[MATERIAL PROVIDED Boundary: Start]
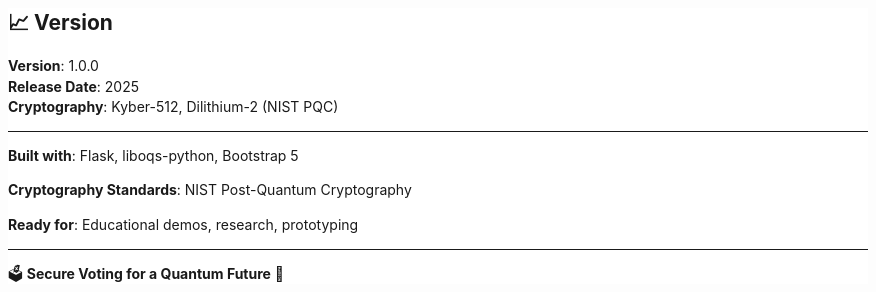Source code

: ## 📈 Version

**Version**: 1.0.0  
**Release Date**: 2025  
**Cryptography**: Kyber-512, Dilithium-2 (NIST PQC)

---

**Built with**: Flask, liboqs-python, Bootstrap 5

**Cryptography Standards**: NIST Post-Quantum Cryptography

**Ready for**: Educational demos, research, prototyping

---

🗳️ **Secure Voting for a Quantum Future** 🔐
[MATERIAL PROVIDED Boundary: End]
[MATERIAL PROVIDED Boundary: Start]
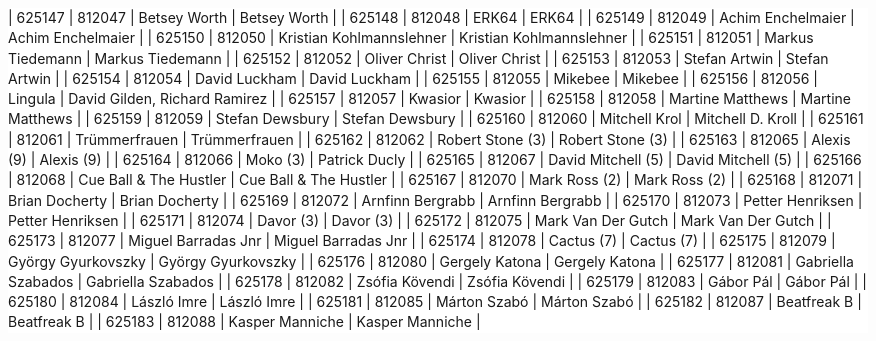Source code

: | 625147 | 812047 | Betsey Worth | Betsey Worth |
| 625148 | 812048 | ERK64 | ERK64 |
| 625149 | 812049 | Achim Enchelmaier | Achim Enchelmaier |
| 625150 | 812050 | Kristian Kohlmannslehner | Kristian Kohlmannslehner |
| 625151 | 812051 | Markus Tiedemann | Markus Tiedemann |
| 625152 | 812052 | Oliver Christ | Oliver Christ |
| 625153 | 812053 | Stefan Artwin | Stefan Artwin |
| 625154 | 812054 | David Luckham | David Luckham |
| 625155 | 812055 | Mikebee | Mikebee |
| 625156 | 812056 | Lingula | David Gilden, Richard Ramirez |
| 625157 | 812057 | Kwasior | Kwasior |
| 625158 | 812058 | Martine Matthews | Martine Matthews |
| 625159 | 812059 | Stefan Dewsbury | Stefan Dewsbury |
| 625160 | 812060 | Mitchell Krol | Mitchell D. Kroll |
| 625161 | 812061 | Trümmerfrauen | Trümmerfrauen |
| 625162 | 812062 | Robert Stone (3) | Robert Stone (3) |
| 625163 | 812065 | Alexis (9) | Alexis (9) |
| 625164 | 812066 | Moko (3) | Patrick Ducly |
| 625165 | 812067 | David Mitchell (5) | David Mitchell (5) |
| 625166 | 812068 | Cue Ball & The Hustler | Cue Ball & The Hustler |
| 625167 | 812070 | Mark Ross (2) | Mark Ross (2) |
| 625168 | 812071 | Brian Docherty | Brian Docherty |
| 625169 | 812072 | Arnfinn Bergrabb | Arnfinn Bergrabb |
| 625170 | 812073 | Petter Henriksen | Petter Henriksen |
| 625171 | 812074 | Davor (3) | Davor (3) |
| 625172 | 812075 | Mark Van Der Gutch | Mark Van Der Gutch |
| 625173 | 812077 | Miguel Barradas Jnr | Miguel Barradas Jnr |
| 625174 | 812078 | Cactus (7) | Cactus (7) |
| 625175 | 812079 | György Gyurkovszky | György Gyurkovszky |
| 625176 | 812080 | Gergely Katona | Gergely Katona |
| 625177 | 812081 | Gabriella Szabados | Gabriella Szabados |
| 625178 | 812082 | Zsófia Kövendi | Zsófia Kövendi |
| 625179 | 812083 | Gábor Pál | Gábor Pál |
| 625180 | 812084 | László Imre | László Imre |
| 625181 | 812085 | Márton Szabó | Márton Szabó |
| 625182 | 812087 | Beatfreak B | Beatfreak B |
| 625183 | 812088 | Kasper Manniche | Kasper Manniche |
[MATERIAL PROVIDED Boundary: End]
[MATERIAL PROVIDED Boundary: Start]
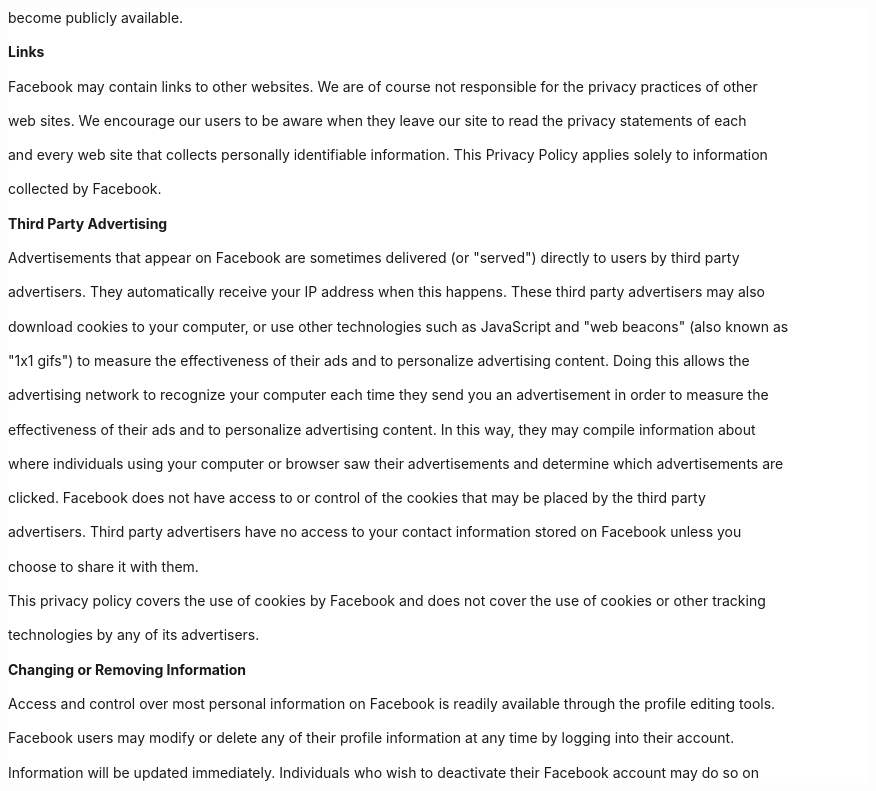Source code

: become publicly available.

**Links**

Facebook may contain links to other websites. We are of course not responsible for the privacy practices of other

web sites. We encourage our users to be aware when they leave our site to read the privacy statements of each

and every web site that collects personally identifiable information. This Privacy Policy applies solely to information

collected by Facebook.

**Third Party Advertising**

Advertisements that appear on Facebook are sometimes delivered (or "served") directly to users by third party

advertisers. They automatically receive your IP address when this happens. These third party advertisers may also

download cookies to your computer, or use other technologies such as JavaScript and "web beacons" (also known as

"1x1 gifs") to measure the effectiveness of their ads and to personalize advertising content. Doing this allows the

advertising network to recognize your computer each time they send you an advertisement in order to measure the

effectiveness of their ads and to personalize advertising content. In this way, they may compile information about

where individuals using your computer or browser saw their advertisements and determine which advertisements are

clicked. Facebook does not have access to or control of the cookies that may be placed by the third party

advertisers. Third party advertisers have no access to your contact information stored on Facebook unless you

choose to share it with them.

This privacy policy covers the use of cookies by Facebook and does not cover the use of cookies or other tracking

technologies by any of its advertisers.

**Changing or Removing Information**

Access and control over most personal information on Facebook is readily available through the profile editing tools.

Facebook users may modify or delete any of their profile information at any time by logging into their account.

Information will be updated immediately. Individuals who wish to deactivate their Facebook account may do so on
[MATERIAL PROVIDED Boundary: End]
**ACTIVITY**
Write out exactly the lines that fall from the line with "web sites. We" to the line with "this allows the" in the records above, keeping both ends.

**ANSWER BOX**
web sites. We encourage our users to be aware when they leave our site to read the privacy statements of each

and every web site that collects personally identifiable information. This Privacy Policy applies solely to information

collected by Facebook.

**Third Party Advertising**

Advertisements that appear on Facebook are sometimes delivered (or "served") directly to users by third party

advertisers. They automatically receive your IP address when this happens. These third party advertisers may also

download cookies to your computer, or use other technologies such as JavaScript and "web beacons" (also known as

"1x1 gifs") to measure the effectiveness of their ads and to personalize advertising content. Doing this allows the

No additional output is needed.